The economy got you feeling blue? Can't shake the market malaise? Need a pecuniary pick-me-up?
Look no further than any one of a number of economic-impact studies released on everything from high-speed rail to cruise ships.
Let's take a look at a couple of recently released analyses.
One claims high-speed rail will generate up to 27,500 jobs and new business valued at nearly $3 billion for Orlando. Another says Port Canaveral will create 3,300 new jobs in just two years, a 23 percent increase over existing jobs today.
These amazing numbers are enough to convince the most downtrodden that we're just around the corner from economic nirvana.
Just be careful not to dig too far below the surface. You may find the numbers are a little squishy and often depend on a major alignment of the stars to come true.
Wish I may, wish I might these job projections be air-tight.
That is not to say economic impact studies are completely useless. Government agencies and private business pay good money for them to justify all manner of new projects and policies.
Just consider the source and take the numbers with a grain of salt.
The study on high-speed rail, for example, was conducted by Siemens for the U.S. Conference of Mayors.

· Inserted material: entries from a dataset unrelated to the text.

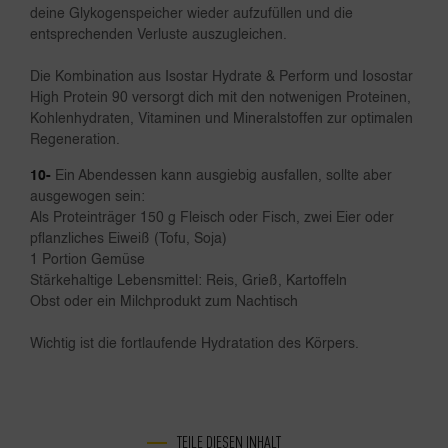
deine Glykogenspeicher wieder aufzufüllen und die
entsprechenden Verluste auszugleichen.
Die Kombination aus Isostar Hydrate & Perform und Iosostar
High Protein 90 versorgt dich mit den notwenigen Proteinen,
Kohlenhydraten, Vitaminen und Mineralstoffen zur optimalen
Regeneration.
10-
Ein Abendessen kann ausgiebig ausfallen, sollte aber
ausgewogen sein:
Als Proteinträger 150 g Fleisch oder Fisch, zwei Eier oder
pflanzliches Eiweiß (Tofu, Soja)
1 Portion Gemüse
Stärkehaltige Lebensmittel: Reis, Grieß, Kartoffeln
Obst oder ein Milchprodukt zum Nachtisch
Wichtig ist die fortlaufende Hydratation des Körpers.
TEILE DIESEN INHALT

Siemens, a multi-national company with a strong track record in rail, is competing for the very contract it hinges its study on. The company wants to supply the trains that will deliver the $2.9 billion in new business sales and 27,500 potential new jobs to Orlando that are cited in the study.
Of course, a lot must happen to even begin to ground these numbers in reality.
Orlando, Miami and Tampa must secure about $10 billion still needed to construct the system. And, according to the fine print, "potential impacts" by the year 2035 depend on multiple factors, not the least of which is that the train will run from Orlando to Tampa and Miami at 220 mph rather than the expected slower speed of 168-186 mph.
On top of that, the cities must invest billions more into local transit systems that would feed the high-speed lines and increase their appeal over flying and driving.
Over at Port Canaveral, which paid about $50,000 to Martin Associates of Lancaster, Pa., for an economic impact study also released this month, the future is just as rosy.
The 39-page study, perhaps anticipating some skepticism, references its "defensibility" no fewer than six times. It bases its 2009 numbers on a survey of 100 percent of the tenants, operators and businesses at the port.
A number that can't help but raise eyebrows, though, is the job count projected for 2012, a startling rise in just two years in any economic climate from 13,093 to 16,124. The study says 3,000 new jobs will be the result of larger cruise ships, a new fuel storage facility and other growth.
That figure is estimated from a complex formula that includes direct jobs as well as "induced" and "indirect" jobs and includes assumptions such as the success of a new day cruise gambling ship after three such ships stopped operating there in the past two years.
But all of that detail is for realists who can't accept a world of only best-case scenarios.
If you're looking for some cheer, just pick up one of these studies, kick back and have a good read.